There has been no amendment of section 175, supra, as suggested by this report. To carry out the purpose of such report, an amendment of that statute was contemplated in connection with an appropriation referring to it. In making the report the committee observed the propriety of both steps in the process. The appropriation, even if it refers to section 175, supra, without the proposed amendment, was not a completion of the program of the committee. If the legislature intended to make the appropriation have the effect suggested without the amendment of section 175, supra, and without the appropriation referring to section 175, it should plainly so appear.
This conclusion is not weakened, but rather strengthened, by the fact that the legislature did pass a bill making the proposed amendment to section 175, supra, but it did not meet the approval of the Governor, and for that reason did not become a law. But the effort on the part of the legislature tends to show that it was their purpose not to make the appropriation, without the aid of the proposed amendment, serve to restrict the amount required by section 175, supra.
That bill sought to incorporate in section 175, supra, the substance of some of the terms used in section 105, Title 55, supra, as to the governor's emergency fund, but, as we have said, it failed to become a law. That is all the more reason why the appropriation for temporary clerks should expressly limit the appropriation in section 175, supra, if so intended. Moreover, section 105, supra, does not provide in itself an appropriation, so that an appropriation is necessary to be made otherwise for that purpose. Whereas section 175, supra, has in itself an appropriation which was sought to be restricted by the proposed amendment to it, in connection with the general appropriation bill. Without this amendment, the plan as contemplated was not carried out nor effected by the temporary clerk fund provision of the Appropriation Act of 1947.
The appropriation here in question is not set up in terms as a maximum amount, as was done in other features of the Act.
Nor do we think the general terms of section 3 of the Appropriation Act should be held to distinctly and plainly apply to the present situation. It provides that the amounts specifically appropriated shall be in lieu of the amounts heretofore provided or appropriated by law for such purposes. But section 175, supra, does not appropriate an amount for temporary clerk hire, and therefore it is not within the provisions expressed in section 3, supra. It is building an inference on an inference to find that this appropriation refers to section 175, supra, and also that it is distinctly and plainly intended to be the maximum amount usable under section 175, supra, when its terms are not so expressed.

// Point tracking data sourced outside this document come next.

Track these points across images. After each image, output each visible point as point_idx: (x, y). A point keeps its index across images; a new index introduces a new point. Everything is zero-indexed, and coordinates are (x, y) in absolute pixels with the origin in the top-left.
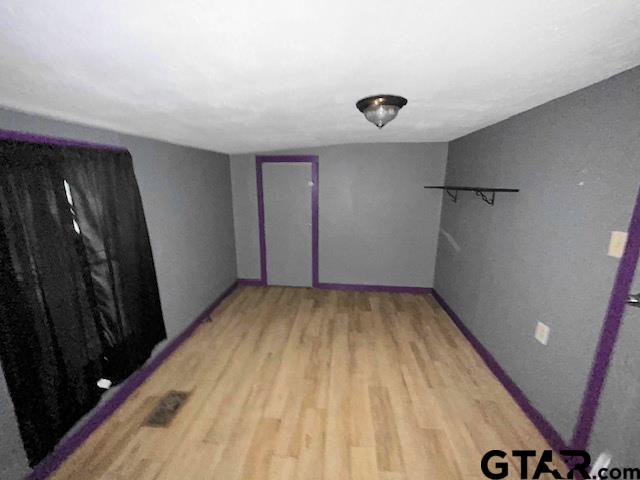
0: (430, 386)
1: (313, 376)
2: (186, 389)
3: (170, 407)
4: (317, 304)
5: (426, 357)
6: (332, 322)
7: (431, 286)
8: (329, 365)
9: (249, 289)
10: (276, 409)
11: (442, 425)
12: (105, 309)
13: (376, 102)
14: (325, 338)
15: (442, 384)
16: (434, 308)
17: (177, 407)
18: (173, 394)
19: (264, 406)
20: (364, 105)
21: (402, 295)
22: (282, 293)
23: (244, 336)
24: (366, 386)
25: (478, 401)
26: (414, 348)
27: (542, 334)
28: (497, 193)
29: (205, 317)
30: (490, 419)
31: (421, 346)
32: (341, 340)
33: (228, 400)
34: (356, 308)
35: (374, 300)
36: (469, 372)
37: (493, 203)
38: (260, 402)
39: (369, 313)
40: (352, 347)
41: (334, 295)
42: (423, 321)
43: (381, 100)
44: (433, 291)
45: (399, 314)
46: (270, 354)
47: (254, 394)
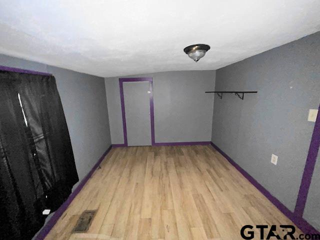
0: (222, 191)
1: (163, 193)
2: (94, 208)
3: (86, 220)
4: (156, 154)
5: (216, 176)
6: (166, 163)
7: (210, 140)
8: (169, 186)
9: (118, 149)
10: (147, 213)
11: (232, 210)
12: (45, 168)
13: (194, 48)
14: (164, 171)
15: (227, 189)
16: (214, 151)
17: (90, 220)
18: (86, 212)
19: (140, 213)
20: (188, 50)
21: (197, 146)
22: (136, 150)
23: (120, 175)
24: (191, 195)
25: (245, 196)
26: (209, 172)
27: (274, 160)
28: (245, 94)
29: (97, 166)
30: (253, 204)
31: (212, 170)
32: (173, 172)
33: (119, 212)
34: (177, 154)
35: (184, 150)
36: (238, 182)
37: (243, 99)
38: (137, 210)
39: (183, 156)
40: (179, 175)
41: (163, 149)
42: (211, 159)
43: (197, 47)
44: (211, 143)
45: (198, 156)
46: (137, 184)
47: (133, 206)
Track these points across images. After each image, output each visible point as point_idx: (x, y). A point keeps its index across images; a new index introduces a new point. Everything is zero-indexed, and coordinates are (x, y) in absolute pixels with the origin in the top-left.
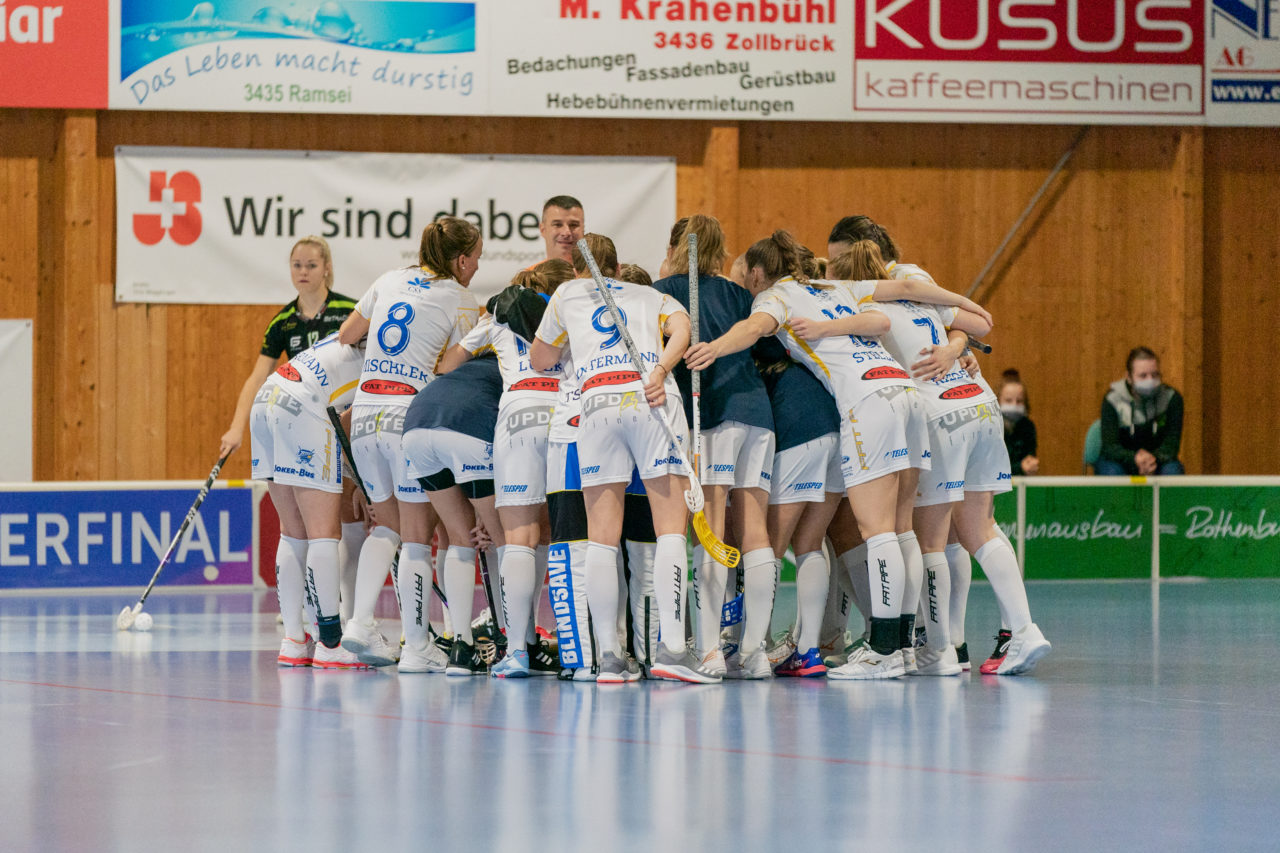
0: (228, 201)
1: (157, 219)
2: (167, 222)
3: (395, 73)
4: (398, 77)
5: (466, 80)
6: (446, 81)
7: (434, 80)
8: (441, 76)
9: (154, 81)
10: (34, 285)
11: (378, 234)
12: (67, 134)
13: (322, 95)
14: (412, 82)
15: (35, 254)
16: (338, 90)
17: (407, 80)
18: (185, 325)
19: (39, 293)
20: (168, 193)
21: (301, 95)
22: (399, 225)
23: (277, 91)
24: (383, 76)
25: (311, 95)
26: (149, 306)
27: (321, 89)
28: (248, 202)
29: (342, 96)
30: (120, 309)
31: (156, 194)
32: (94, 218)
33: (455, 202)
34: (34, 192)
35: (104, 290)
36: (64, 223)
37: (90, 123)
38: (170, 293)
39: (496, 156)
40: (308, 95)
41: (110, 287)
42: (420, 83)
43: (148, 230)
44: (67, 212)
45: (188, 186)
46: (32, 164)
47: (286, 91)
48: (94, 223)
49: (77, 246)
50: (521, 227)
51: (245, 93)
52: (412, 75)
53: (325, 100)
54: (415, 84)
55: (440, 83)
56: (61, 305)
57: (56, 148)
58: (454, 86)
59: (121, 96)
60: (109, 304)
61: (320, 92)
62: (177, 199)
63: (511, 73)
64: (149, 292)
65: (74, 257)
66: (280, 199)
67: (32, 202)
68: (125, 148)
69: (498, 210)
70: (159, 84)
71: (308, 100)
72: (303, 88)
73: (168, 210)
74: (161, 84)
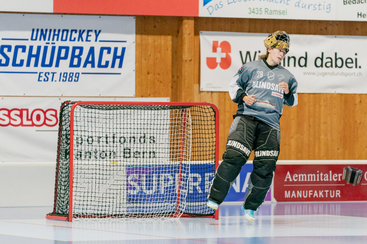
0: (241, 52)
1: (215, 59)
2: (219, 61)
3: (303, 4)
4: (304, 6)
5: (328, 7)
6: (321, 7)
7: (317, 7)
8: (319, 5)
9: (215, 6)
10: (170, 84)
11: (295, 66)
12: (184, 26)
13: (276, 12)
14: (309, 7)
15: (170, 72)
16: (282, 11)
17: (307, 7)
18: (225, 99)
19: (172, 88)
20: (219, 49)
21: (269, 12)
22: (303, 62)
23: (260, 11)
24: (298, 5)
25: (272, 12)
26: (212, 92)
27: (276, 10)
28: (248, 53)
29: (284, 12)
30: (202, 94)
31: (215, 50)
32: (193, 59)
33: (323, 53)
34: (170, 49)
35: (196, 86)
36: (182, 60)
37: (192, 22)
38: (220, 88)
39: (337, 36)
40: (271, 12)
41: (198, 85)
42: (312, 8)
43: (212, 63)
44: (183, 56)
45: (226, 47)
46: (169, 38)
47: (263, 10)
48: (192, 62)
49: (187, 69)
50: (346, 63)
51: (249, 11)
52: (309, 5)
53: (277, 14)
54: (310, 8)
55: (319, 8)
56: (181, 92)
57: (178, 32)
58: (324, 9)
59: (204, 12)
60: (197, 92)
61: (275, 11)
62: (222, 52)
63: (344, 4)
64: (212, 87)
65: (186, 73)
66: (259, 52)
67: (169, 53)
68: (203, 32)
69: (338, 57)
70: (217, 7)
71: (271, 14)
72: (269, 9)
73: (219, 56)
74: (218, 7)
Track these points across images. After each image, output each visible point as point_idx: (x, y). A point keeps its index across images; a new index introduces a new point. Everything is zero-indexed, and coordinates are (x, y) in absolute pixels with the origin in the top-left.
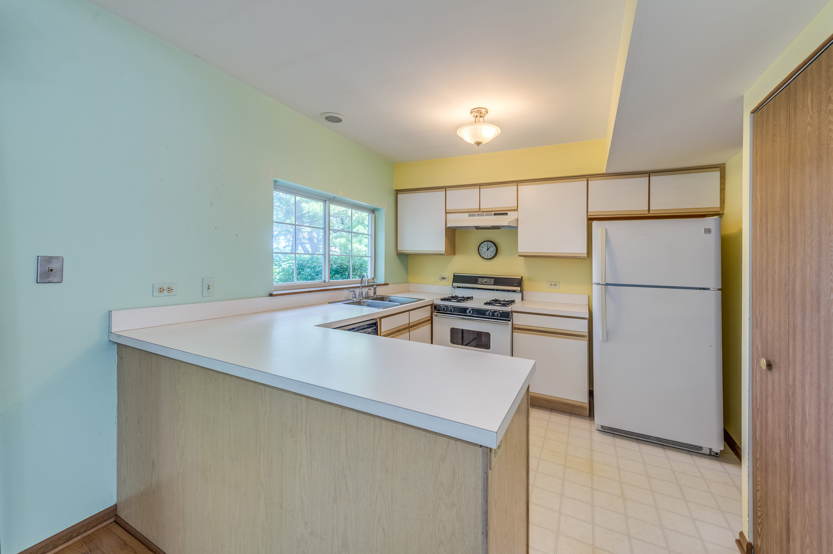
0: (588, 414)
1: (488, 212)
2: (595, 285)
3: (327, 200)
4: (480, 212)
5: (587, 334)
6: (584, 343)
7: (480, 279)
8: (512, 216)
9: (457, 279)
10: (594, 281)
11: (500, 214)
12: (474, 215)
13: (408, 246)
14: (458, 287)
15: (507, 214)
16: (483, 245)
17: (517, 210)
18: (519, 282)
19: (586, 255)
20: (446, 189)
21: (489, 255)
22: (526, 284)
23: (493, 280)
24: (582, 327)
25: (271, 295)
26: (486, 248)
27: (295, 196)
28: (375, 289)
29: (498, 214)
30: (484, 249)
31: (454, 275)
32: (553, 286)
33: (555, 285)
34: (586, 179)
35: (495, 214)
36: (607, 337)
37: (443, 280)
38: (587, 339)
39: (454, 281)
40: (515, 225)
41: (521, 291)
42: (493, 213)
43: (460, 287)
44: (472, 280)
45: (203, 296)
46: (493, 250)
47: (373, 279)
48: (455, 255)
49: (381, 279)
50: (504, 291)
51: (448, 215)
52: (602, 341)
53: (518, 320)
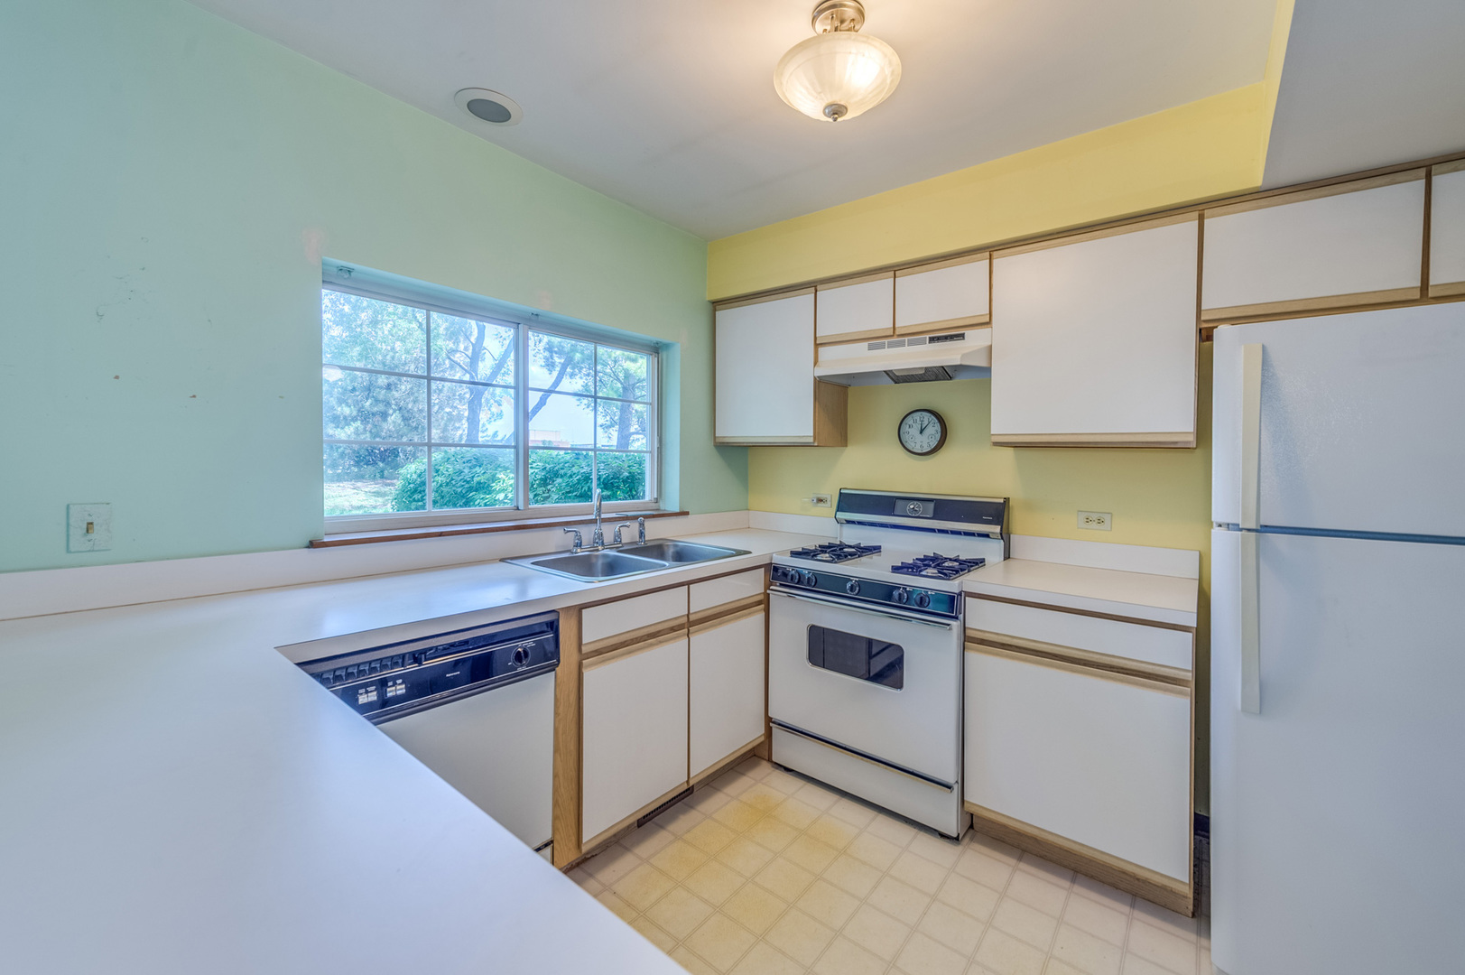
0: (1191, 907)
1: (913, 336)
2: (1222, 531)
3: (525, 321)
4: (895, 336)
5: (1190, 676)
6: (1180, 705)
7: (899, 503)
8: (975, 341)
9: (849, 502)
10: (1216, 517)
11: (946, 338)
12: (882, 346)
13: (741, 425)
14: (848, 522)
15: (962, 336)
16: (909, 420)
17: (989, 323)
18: (995, 514)
19: (1192, 438)
20: (816, 287)
21: (925, 446)
22: (1017, 518)
23: (932, 505)
24: (1176, 654)
25: (313, 544)
26: (917, 427)
27: (428, 311)
28: (642, 525)
29: (939, 339)
30: (912, 432)
31: (840, 493)
32: (1094, 525)
33: (1100, 521)
34: (1196, 214)
35: (932, 340)
36: (1263, 698)
37: (821, 504)
38: (1190, 689)
39: (839, 509)
40: (983, 363)
41: (1005, 537)
42: (927, 336)
43: (853, 522)
44: (883, 504)
45: (68, 551)
46: (934, 432)
47: (657, 501)
48: (846, 446)
49: (672, 504)
50: (958, 533)
51: (821, 350)
52: (1244, 710)
53: (980, 617)
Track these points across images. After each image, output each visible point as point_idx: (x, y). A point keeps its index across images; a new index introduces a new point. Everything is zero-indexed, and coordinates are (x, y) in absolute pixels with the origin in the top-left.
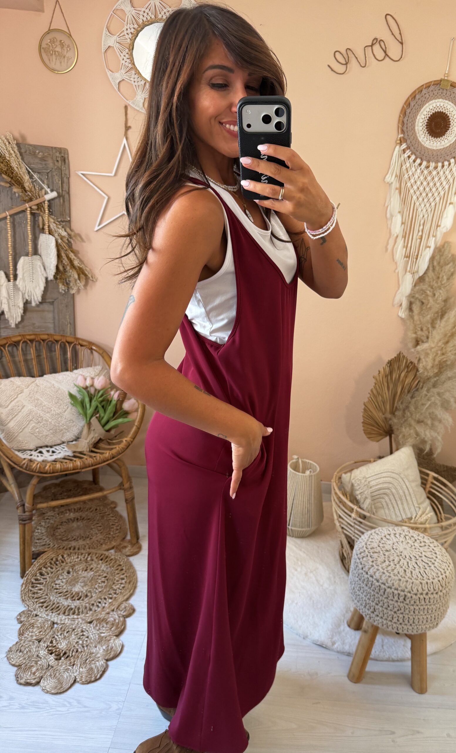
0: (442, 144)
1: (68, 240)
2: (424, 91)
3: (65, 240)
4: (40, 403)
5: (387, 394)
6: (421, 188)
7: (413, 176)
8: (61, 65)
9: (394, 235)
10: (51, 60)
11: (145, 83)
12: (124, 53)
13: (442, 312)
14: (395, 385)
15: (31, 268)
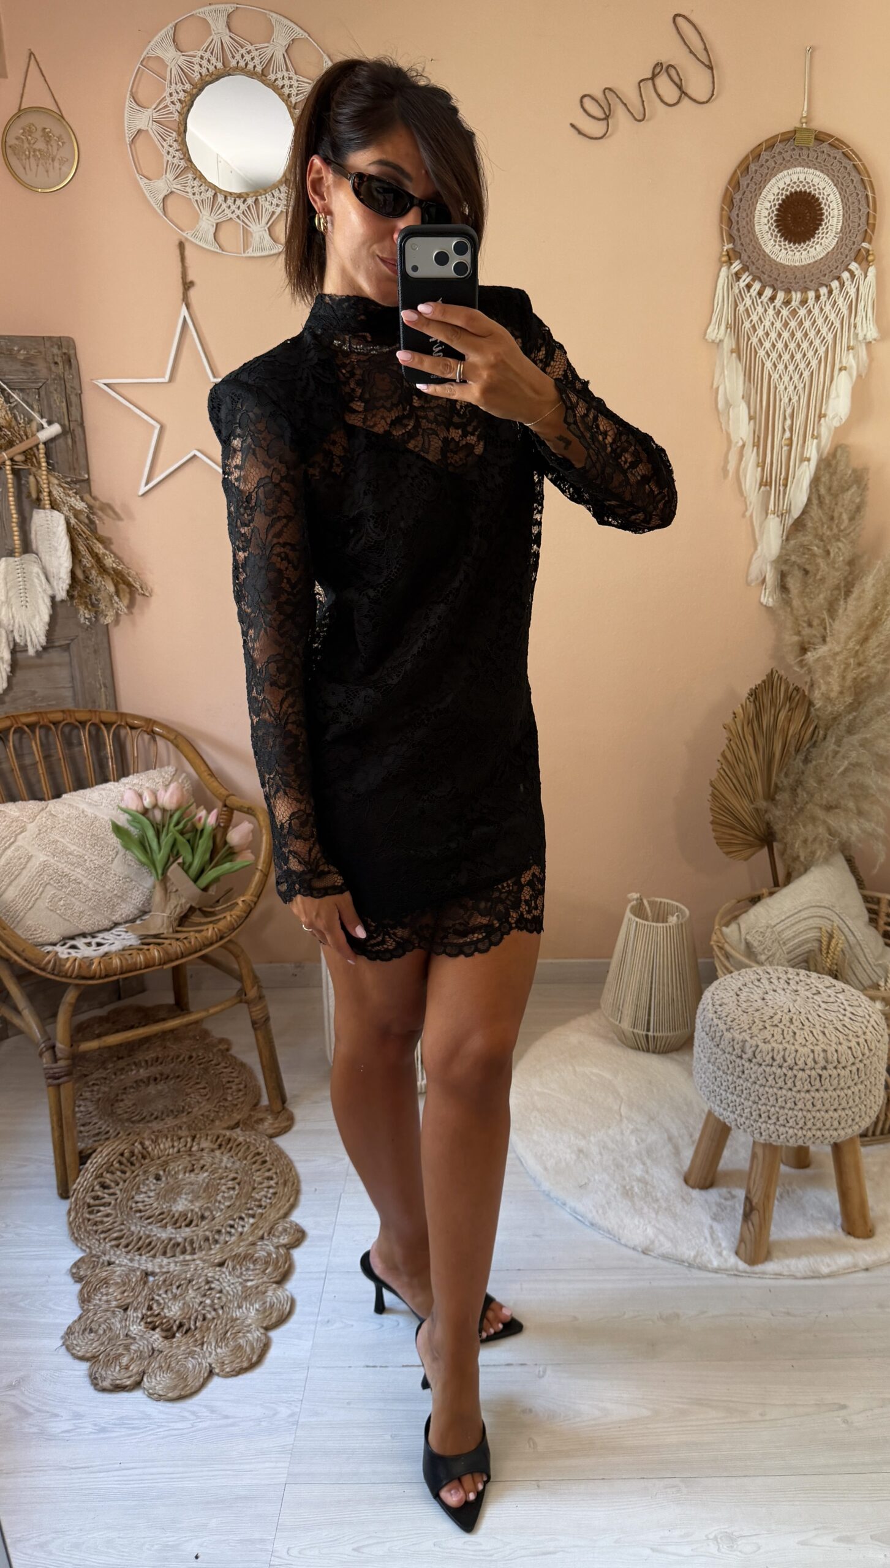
0: (810, 255)
1: (88, 517)
2: (765, 156)
3: (83, 518)
4: (61, 848)
5: (754, 758)
6: (780, 345)
7: (762, 322)
8: (48, 176)
9: (737, 442)
10: (27, 167)
11: (215, 194)
12: (170, 140)
13: (845, 586)
14: (770, 741)
15: (20, 579)
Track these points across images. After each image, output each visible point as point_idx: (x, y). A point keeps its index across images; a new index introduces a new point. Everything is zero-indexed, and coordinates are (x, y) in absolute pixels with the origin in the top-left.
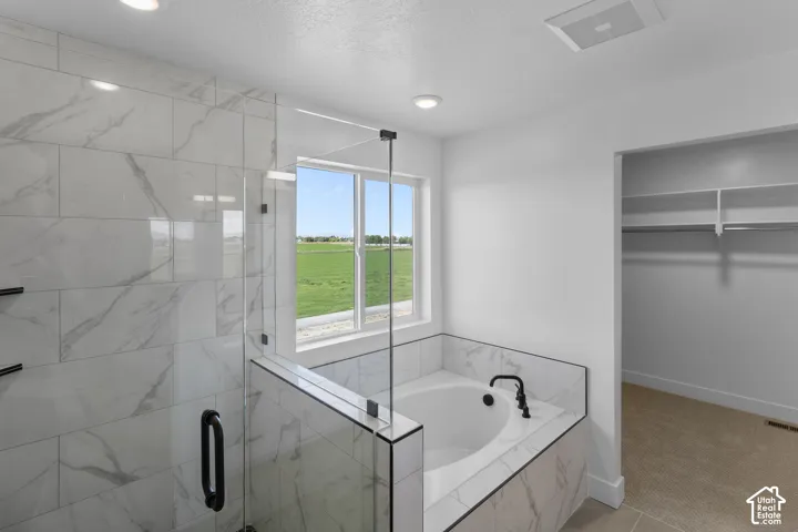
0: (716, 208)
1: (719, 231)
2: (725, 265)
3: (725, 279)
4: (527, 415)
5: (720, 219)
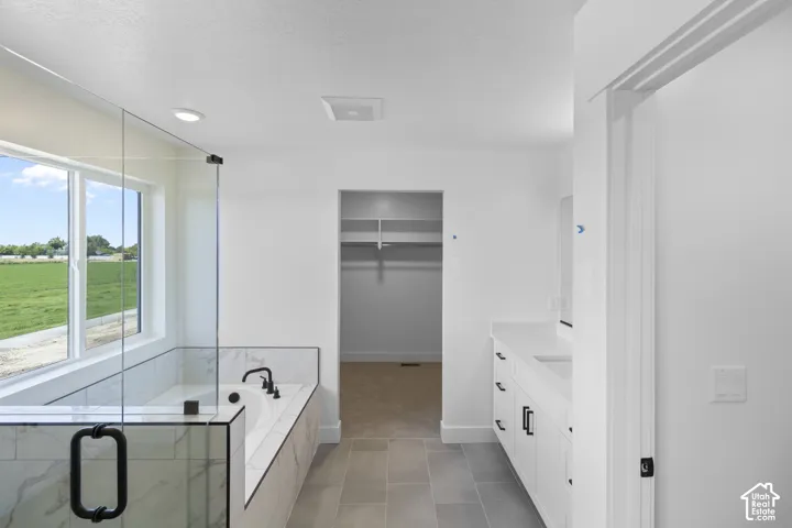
0: (377, 230)
1: (380, 247)
2: (381, 269)
3: (381, 278)
4: (277, 396)
5: (380, 238)
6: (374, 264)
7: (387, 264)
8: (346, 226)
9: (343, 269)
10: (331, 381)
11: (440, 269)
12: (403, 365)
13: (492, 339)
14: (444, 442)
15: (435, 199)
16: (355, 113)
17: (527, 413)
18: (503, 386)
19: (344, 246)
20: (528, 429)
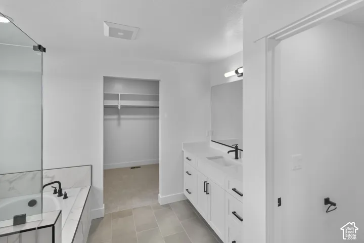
0: (118, 99)
1: (119, 108)
2: (119, 119)
3: (119, 124)
4: (66, 197)
5: (120, 103)
6: (115, 117)
7: (122, 117)
8: (106, 97)
9: (105, 120)
10: (99, 183)
11: (158, 118)
12: (132, 168)
13: (183, 151)
14: (161, 204)
15: (156, 84)
16: (122, 34)
17: (206, 185)
18: (190, 173)
19: (106, 107)
20: (207, 191)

By reason of the disqualification of Gardner, C. J., and Livingston, J., the number of justices competent to sit in this case is reduced to five, so that by virtue of Title 13, section 14, the concurrence *Page 331 of three justices is sufficient in the determination of this cause.
The judgment of the trial court is affirmed by reason of the concurrence of Brown and Stakely, JJ., with the writer.
Affirmed.
BROWN and STAKELY, JJ., concur.
LAWSON and SIMPSON, JJ., dissent.
GARDNER, C. J., and LIVINGSTON, J., not sitting.